Strona:PL Dumas - Hrabina Charny.djvu/614

Ta strona została przepisana.

Drouet podwoił razy szpicruty i popędzał konia ostrogą.
Na trzy-czwarte mili od Clermont, Charny był tylko o dwieście kroków od niego.
A ponieważ Drouet wiedział, że niema poczty w Varennes, bezwątpienia więc, król pojedzie drogą do Verdun.
Drouet począł rozpaczać, zanim dopędzi króla, sam będzie dogoniony.
O pół mili od Clermontu, słyszał galopującego konia za sobą, a koń Oliviera odpowiadał rżeniem pocztowemu wierzchowcowi.
Trzeba było zrzec się pogoni, i stawić czoło przeciwnikowi; ale do odporu, Drouet nie miał broni.
Nagle gdy Charny jest zaledwie o pięćdziesiąt kroków od niego, pocztyljoni, wracający z końmi krzyżują się z Drouetem. Drouet poznaje, że jechali z powozem króla.
— A!... rzecze — to wy... Drogą do Verdun, nieprawda?
— Co drogą do Verdun? — pytają pocztyljoni.
— Mówię, powtarza Drouet — że powozy z któremiście jechali, udały się drogą do Verdun.
I mija ich, ostatnim wysiłkiem swojego konia.

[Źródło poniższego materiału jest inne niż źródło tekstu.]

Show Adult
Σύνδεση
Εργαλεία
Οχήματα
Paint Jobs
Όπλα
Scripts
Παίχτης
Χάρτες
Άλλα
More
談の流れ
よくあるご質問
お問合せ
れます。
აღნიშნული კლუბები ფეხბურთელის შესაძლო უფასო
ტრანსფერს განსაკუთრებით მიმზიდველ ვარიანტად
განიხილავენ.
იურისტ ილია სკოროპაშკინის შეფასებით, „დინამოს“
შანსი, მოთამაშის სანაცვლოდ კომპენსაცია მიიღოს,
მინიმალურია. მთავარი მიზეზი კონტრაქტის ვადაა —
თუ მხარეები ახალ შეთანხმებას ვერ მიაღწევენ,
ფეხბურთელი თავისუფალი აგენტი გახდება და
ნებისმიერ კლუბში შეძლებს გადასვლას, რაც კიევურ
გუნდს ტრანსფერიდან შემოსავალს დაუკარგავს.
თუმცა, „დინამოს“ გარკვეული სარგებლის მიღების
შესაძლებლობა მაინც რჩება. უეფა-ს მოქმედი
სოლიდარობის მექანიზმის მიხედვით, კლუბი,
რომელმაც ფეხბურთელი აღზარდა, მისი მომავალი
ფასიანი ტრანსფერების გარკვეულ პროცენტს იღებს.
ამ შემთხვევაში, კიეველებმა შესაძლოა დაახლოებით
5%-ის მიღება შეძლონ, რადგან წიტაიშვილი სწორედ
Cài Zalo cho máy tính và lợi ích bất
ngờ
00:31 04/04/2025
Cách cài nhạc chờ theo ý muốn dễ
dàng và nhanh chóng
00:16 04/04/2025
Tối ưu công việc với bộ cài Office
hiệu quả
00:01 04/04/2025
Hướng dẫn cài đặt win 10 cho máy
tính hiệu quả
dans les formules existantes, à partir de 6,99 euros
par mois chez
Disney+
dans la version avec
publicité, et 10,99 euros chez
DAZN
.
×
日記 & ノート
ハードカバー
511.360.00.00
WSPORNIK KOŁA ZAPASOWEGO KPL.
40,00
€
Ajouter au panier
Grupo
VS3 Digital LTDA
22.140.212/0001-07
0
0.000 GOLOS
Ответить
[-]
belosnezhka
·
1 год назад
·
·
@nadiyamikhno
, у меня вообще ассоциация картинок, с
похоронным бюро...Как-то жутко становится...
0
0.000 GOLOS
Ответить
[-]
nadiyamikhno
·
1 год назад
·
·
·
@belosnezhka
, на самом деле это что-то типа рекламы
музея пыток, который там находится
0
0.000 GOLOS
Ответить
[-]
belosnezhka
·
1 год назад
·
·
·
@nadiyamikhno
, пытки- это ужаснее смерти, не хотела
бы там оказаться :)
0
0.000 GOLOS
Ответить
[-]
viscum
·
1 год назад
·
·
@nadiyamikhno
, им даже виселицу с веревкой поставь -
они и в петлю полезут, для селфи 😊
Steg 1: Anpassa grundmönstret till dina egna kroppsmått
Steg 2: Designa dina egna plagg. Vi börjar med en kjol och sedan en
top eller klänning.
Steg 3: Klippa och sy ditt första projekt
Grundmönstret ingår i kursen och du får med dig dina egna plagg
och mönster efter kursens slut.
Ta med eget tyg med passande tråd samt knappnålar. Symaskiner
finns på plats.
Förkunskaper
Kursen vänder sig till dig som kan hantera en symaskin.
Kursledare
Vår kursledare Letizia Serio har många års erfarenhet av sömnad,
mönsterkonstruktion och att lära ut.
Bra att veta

— Nie!... wołają doń pocztyljoni — drogą do Varennes.
Drouet ryknął z radości.
Ocalony jest, a król zgubiony!
Gdyby król jechał drogą do Verdun, Drouet musiałby także jechać prosto z Sainte-Menehould do Verdun.
Ale król wybrał drogę do Varennes; droga ta skręca w lewo prawie pod kątem ostrym.
Drouet rzuca się ku lasom Argońskim, których zna wszystkie zakręty, przerzynające las, kwadrans drogi zyska nad królem; a nadto osłonią go ciemności.
Charny znający położenie okolicy, czuje, że Drouet mu się wymyka i wydaje okrzyk gniewu.
Prawie jednocześnie z Drouetem wpada na niewielką płaszczyznę, oddzielającą las od drogi, wołając:
— Stój! Stój!
Ale Drouet nie odpowiada, schyla się nad szyją konia, podniecając go ostrogą, szpicrutą i głosem.